15. Target Cinta (3)

643 185 6
                                    

Shooting pun berakhir, pikirku. Tori tidak mungkin melanjutkan acara, terlebih dengan keadaan mental semacam itu. Namun, Zena mengajukan diri. Dia dan Mike bersedia mengambil alih. Sungguh totalitas seorang public figure. Sayangnya itu berarti aku dan Luke juga ikut terseret mengerjakan sisanya.

Asal tahu saja, bekerja di depan kamera di bawah tekanan bukanlah kesukaanku! Lagi pula, masyarakat perlu menonton acara lain yang lebih bermanfaat daripada mengekori orang pacaran! Apa yang mereka bisa dapatkan dari menyaksikan dua sejoli pacaran? Kan yang pacaran orang lain, kenapa mereka-yang menonton melalui layar ponsel-merasa terjangkit sindrom kupu-kupu terbang di perut, sih?

Untung Luke mengajakku bermain bola basket. Maksudku, lempar bola basket ke dalam keranjang. Dia jago! Tidak ada satu bola pun yang meleset. Semua masuk ke dalam ring.

"Aku bisa mengajarimu lho," Luke menawarkan bantuan. Dia berdiri di sampingku, membiarkanku mencoba untuk yang kesembilan kalinya memasukkan bola. "Asal kamu nggak keberatan."

"Nggak usah." Bola kesembilan meleset! "Lagi pula, aku menyatakan diri nggak pengin mencoba melempar bola!"

Kepalaku akan meledak! Bahkan di kehidupan keduaku pun bakat olahraga tidak masuk dalam daftar bakat punyaku.

"Oke, apa kita perlu mencoba permainan lain?"

"Bagaimana kalau kamu sedikit menunduk?" Kuabaikan bola yang ada di dekat kakiku. Rasanya ingin kutendang saja. "Menunduk deh."

Luke menunduk. Sedikit saja.

"Kurang," kataku memberi intruksi, "ayo lebih rendah lagi. Lagi. Nah tepat. Tunggu di situ dan jangan bergerak!"

Lekas aku memosisikan diri di belakang Luke. Tanpa ragu aku melompat, persis tupai yang menempel di pohon, dan melingkarkan lengan di leher Luke.

"Ayang, gendong aku," ucapku dengan nada manja (yang semoga tidak kusesali di kemudian hari). "Anggap kita ada di negeri dongeng. Kamu jadi naga, aku jadi putri yang berhasil keluar dari menara sihir. Cepat kita pergi!"

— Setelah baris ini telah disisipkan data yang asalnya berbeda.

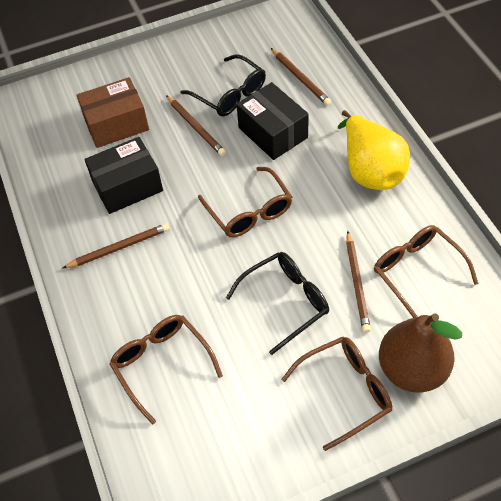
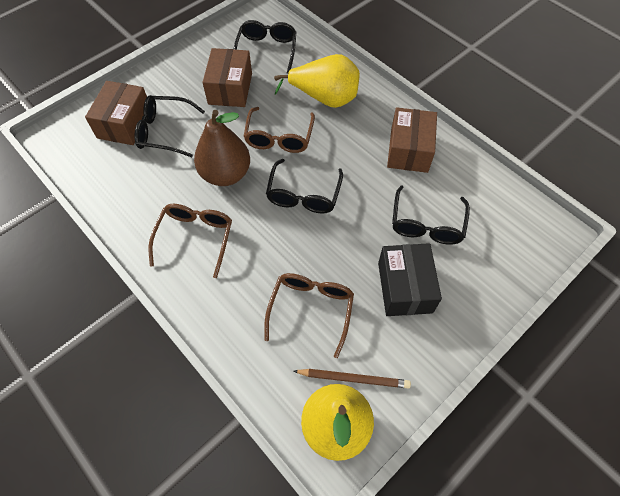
black box: 2 -> 1
black glasses: 2 -> 4
brown box: 1 -> 3
brown glasses: 4 -> 3
brown pencil: 4 -> 1
yellow pear: 1 -> 2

Untung Luke mengamini kegilaanku. Dia menggendongku. Tawa tiada henti lolos dari mulutku. Aku bahkan tanpa malu memeluk Luke seolah kami memang tercipta untuk satu sama lain. Hehe kesempatan emas. Kapan lagi, 'kan, bisa caper ke karakter penting?

Angin membelai wajahku, membuatku segar dan lupa bahwa ada kamerawan yang mengekori kami. Aku merasa hidup. Sangat senang. Tidak pernah terbersit dalam benak bahwa aku bisa mengalami adegan picisan. Cinta. Apa pun itu.

Selama ini kupikir hidupku hanya akan ditumbalkan demi kepentingan adik laki-lakiku. Orangtua yang hanya memihak pada anak lelaki, mengesampingkan anak perempuan. Diriku hanya dinilai dari seberapa banyak hal yang sanggup kuberikan kepada orangtuaku. Tidak ada pilihan. Hanya kewajiban yang didektekan oleh ibu maupun ayahku.

Sekarang aku bebas. Aku boleh memiliki emosi. Aku boleh berusaha menjadi bahagia.

"Luke, kamu gila ahahahaha!"

"Asal kamu senang, nggak masalah."

Kamerawan: "Bagaimana dengan keselamatan kamera dan jantungku?!"

Aku sempat menangkap sosok Zena dan Mike yang melongo begitu melihat kami melintas di hadapan mereka. Haha masa bodoh. Aku sedang dilanda rasa senang tiada tara. Seolah ada seseorang yang menyuntikkan serum gembira ke dalam aliran darahku.

"Luke, berhenti di dekat bangku!"

Luke mengikuti kemauanku. Aku memilih berdiri di bangku dan memberikan cengiran manis kepada Luke.

Saat kami berhadapan, rasanya aku bisa meledak menjadi serpihan cahaya karena terlalu senang.

"Lihat, aku bertambah tinggi," kataku dengan nada bangga.